TASK ITEM: Every line of the data below is to be duplicated exactly, pictures excepted.

[[ COLLECTED MATERIAL, beginning ]]

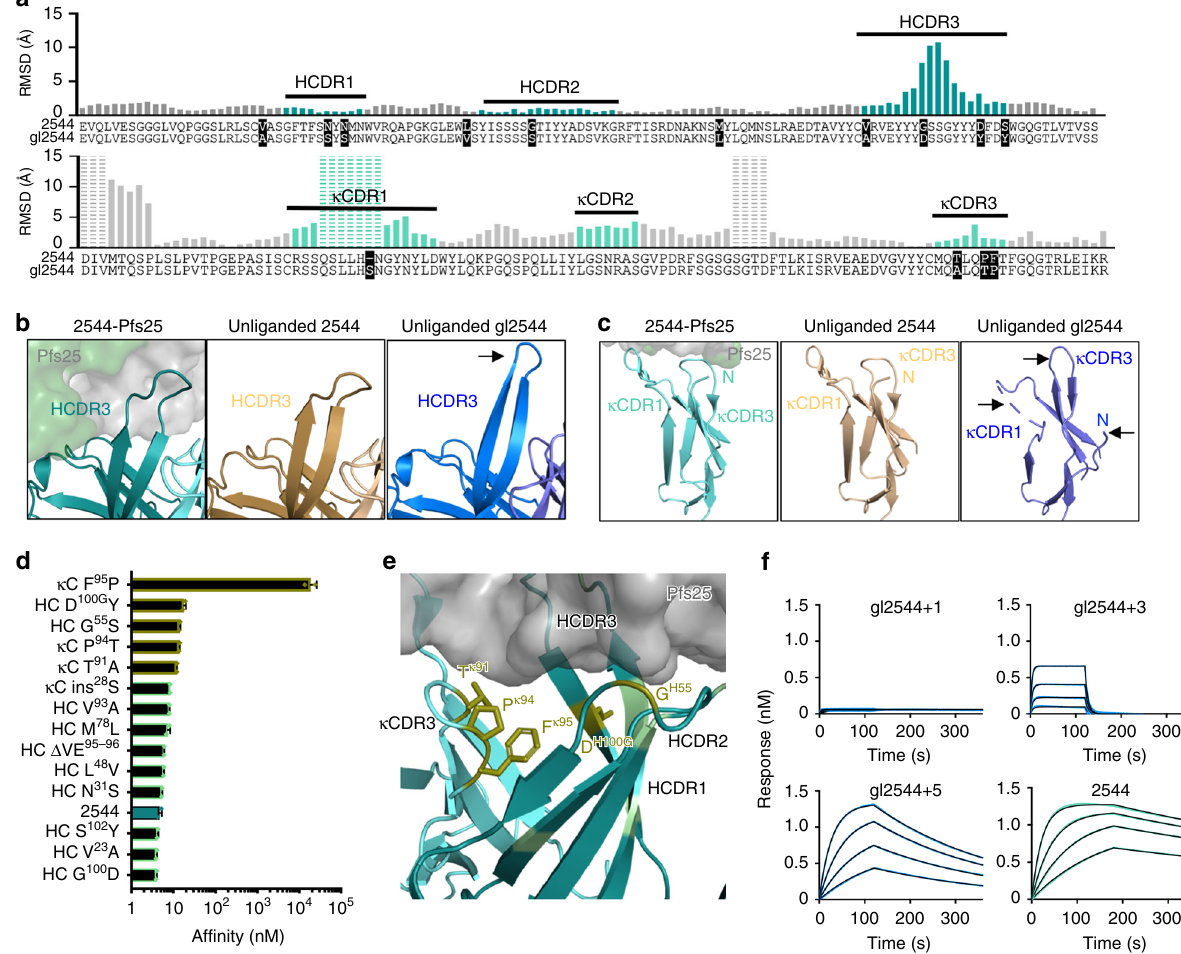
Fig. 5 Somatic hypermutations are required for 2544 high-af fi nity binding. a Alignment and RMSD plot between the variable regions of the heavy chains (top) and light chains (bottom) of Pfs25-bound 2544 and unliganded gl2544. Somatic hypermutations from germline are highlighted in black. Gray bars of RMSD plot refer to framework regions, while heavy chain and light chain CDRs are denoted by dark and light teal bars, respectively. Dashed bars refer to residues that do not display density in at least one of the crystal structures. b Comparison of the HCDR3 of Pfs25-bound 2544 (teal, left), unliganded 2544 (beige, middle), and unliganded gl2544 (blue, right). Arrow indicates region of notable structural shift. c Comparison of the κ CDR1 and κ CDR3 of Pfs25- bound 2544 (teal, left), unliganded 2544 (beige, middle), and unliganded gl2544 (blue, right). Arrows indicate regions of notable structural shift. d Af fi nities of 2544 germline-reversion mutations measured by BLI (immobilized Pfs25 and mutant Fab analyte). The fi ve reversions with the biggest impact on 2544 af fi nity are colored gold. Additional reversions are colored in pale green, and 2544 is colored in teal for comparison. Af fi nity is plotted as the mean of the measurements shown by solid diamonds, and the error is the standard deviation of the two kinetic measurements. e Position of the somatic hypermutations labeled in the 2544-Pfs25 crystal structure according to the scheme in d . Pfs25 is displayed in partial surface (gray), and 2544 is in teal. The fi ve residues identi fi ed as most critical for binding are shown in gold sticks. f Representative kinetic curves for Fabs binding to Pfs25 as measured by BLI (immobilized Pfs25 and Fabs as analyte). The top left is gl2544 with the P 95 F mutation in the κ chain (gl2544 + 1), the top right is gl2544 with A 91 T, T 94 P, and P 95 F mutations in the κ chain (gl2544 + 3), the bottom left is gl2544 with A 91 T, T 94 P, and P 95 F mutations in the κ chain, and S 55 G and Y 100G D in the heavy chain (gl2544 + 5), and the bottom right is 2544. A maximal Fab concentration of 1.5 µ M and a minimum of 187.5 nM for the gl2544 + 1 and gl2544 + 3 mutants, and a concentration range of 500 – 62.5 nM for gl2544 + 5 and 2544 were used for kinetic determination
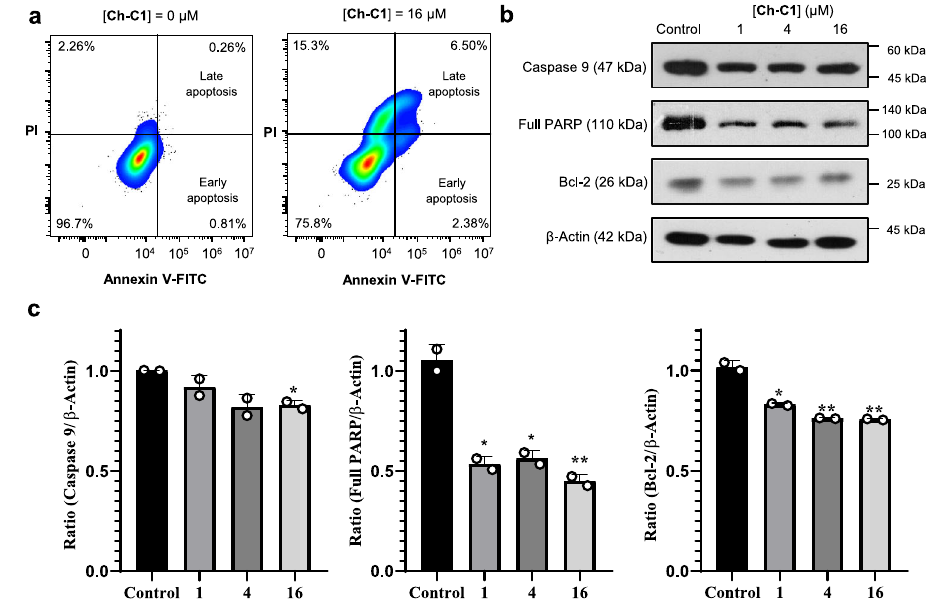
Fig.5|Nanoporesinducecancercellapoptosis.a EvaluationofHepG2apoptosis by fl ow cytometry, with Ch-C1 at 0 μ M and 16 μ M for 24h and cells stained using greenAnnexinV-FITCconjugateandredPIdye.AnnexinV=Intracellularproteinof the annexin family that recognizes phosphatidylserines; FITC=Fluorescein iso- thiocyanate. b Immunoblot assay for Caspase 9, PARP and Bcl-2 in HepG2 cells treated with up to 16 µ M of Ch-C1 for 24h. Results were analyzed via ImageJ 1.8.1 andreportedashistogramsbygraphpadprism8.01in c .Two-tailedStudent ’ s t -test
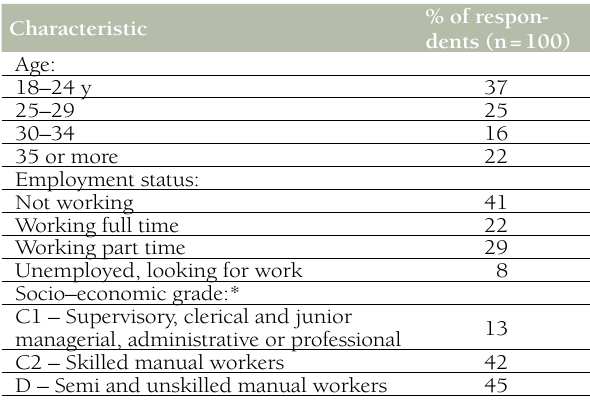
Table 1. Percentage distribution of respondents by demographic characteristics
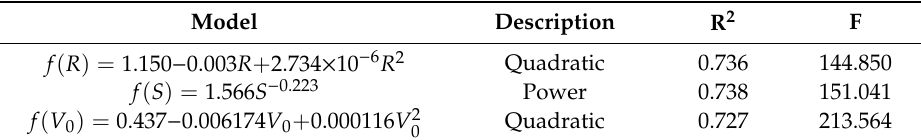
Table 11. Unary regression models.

[[ COLLECTED MATERIAL, end ]]

EXERCISE SOLUTION:
Fig. 5 Somatic hypermutations are required for 2544 high-af fi nity binding. a Alignment and RMSD plot between the variable regions of the heavy chains (top) and light chains (bottom) of Pfs25-bound 2544 and unliganded gl2544. Somatic hypermutations from germline are highlighted in black. Gray bars of RMSD plot refer to framework regions, while heavy chain and light chain CDRs are denoted by dark and light teal bars, respectively. Dashed bars refer to residues that do not display density in at least one of the crystal structures. b Comparison of the HCDR3 of Pfs25-bound 2544 (teal, left), unliganded 2544 (beige, middle), and unliganded gl2544 (blue, right). Arrow indicates region of notable structural shift. c Comparison of the κ CDR1 and κ CDR3 of Pfs25- bound 2544 (teal, left), unliganded 2544 (beige, middle), and unliganded gl2544 (blue, right). Arrows indicate regions of notable structural shift. d Af fi nities of 2544 germline-reversion mutations measured by BLI (immobilized Pfs25 and mutant Fab analyte). The fi ve reversions with the biggest impact on 2544 af fi nity are colored gold. Additional reversions are colored in pale green, and 2544 is colored in teal for comparison. Af fi nity is plotted as the mean of the measurements shown by solid diamonds, and the error is the standard deviation of the two kinetic measurements. e Position of the somatic hypermutations labeled in the 2544-Pfs25 crystal structure according to the scheme in d . Pfs25 is displayed in partial surface (gray), and 2544 is in teal. The fi ve residues identi fi ed as most critical for binding are shown in gold sticks. f Representative kinetic curves for Fabs binding to Pfs25 as measured by BLI (immobilized Pfs25 and Fabs as analyte). The top left is gl2544 with the P 95 F mutation in the κ chain (gl2544 + 1), the top right is gl2544 with A 91 T, T 94 P, and P 95 F mutations in the κ chain (gl2544 + 3), the bottom left is gl2544 with A 91 T, T 94 P, and P 95 F mutations in the κ chain, and S 55 G and Y 100G D in the heavy chain (gl2544 + 5), and the bottom right is 2544. A maximal Fab concentration of 1.5 µ M and a minimum of 187.5 nM for the gl2544 + 1 and gl2544 + 3 mutants, and a concentration range of 500 – 62.5 nM for gl2544 + 5 and 2544 were used for kinetic determination
Fig.5|Nanoporesinducecancercellapoptosis.a EvaluationofHepG2apoptosis by fl ow cytometry, with Ch-C1 at 0 μ M and 16 μ M for 24h and cells stained using greenAnnexinV-FITCconjugateandredPIdye.AnnexinV=Intracellularproteinof the annexin family that recognizes phosphatidylserines; FITC=Fluorescein iso- thiocyanate. b Immunoblot assay for Caspase 9, PARP and Bcl-2 in HepG2 cells treated with up to 16 µ M of Ch-C1 for 24h. Results were analyzed via ImageJ 1.8.1 andreportedashistogramsbygraphpadprism8.01in c .Two-tailedStudent ’ s t -test
Table 1. Percentage distribution of respondents by demographic characteristics
Table 11. Unary regression models.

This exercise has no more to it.